* _Task 1_: In the comment thread, which city is named as an example of a place people were ready to leave for dead?
* _Task 2_: Print the stretch of the comment thread from "If you are a" through "hat in hand.".

* _Excerpted passage_:

╔══

People keep complaining about these changes and I get that. But the reality is that more people want and like these changes. They want the chains. They want things that remind them of growing up in the country's heartland. They want the comfort foods and stores they grew up with. If they didn't these new businesses would fail. Instead, many are expanding.

This is what our mayor is giving us. What the majority want. He also realizes that very successful people like himself demand certain things too. Amenities. A city that works. Safety and security. Clean streets and nice parks. Top schools. Great restaurants and shopping. What is wrong with having these things? Everyone benefits from them. Instead of being confined to the Upper East Side like in the old days, they're all over the city now, making it much better than it was before.

If you are a New Yorker, ask yourself when you go vote this fall, do you want to go backwards or forwards? More housing, more nice parks, more excellent restaurants and retail outlets? More of all the things that people appreciate when they come to New York? Or more of the bad old days when the population fell and people were ready to leave the city for dead, like Detroit?

No president would dare tell New York to drop dead these days. Instead they all come begging, hat in hand.

Grand St. said...

Hospitals closing, the City selling off library, school and NYCHA property, the middle class getting squeezed out, but at least the 'successful people' have the 'amenities' they want and people from the heartland have the chains that make them comfortable. That's how a city 'works'? SMFH.

Last anon - I'd suggest you ask yourself before voting who avails themselves of these amenities ('excellent restaurants,' 'shopping' (!)), this new housing and the 'top schools', but you already know the answer and don't care about the ACTUAL majority.

So go for Quinn or Lhota, but be careful what you wish for. Rich folks have heart attacks, too, and there's no hospital serving today's lower west side.
...and when there's another Sandy, we're all going hat-in-hand to whoever the President is.

╚══

* _Data records_:
╔══

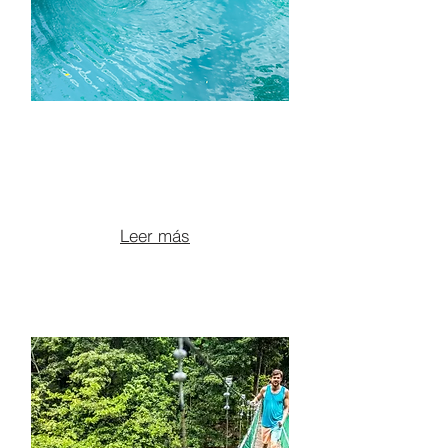
ATV TOUR TO BLUE
POOLS, VOLCANIC
CANYONS & LUNCH
From $135 per person
Leer más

╚══

* _Exercise output 1_: Detroit

* _Exercise output 2_:
If you are a New Yorker, ask yourself when you go vote this fall, do you want to go backwards or forwards? More housing, more nice parks, more excellent restaurants and retail outlets? More of all the things that people appreciate when they come to New York? Or more of the bad old days when the population fell and people were ready to leave the city for dead, like Detroit?

No president would dare tell New York to drop dead these days. Instead they all come begging, hat in hand.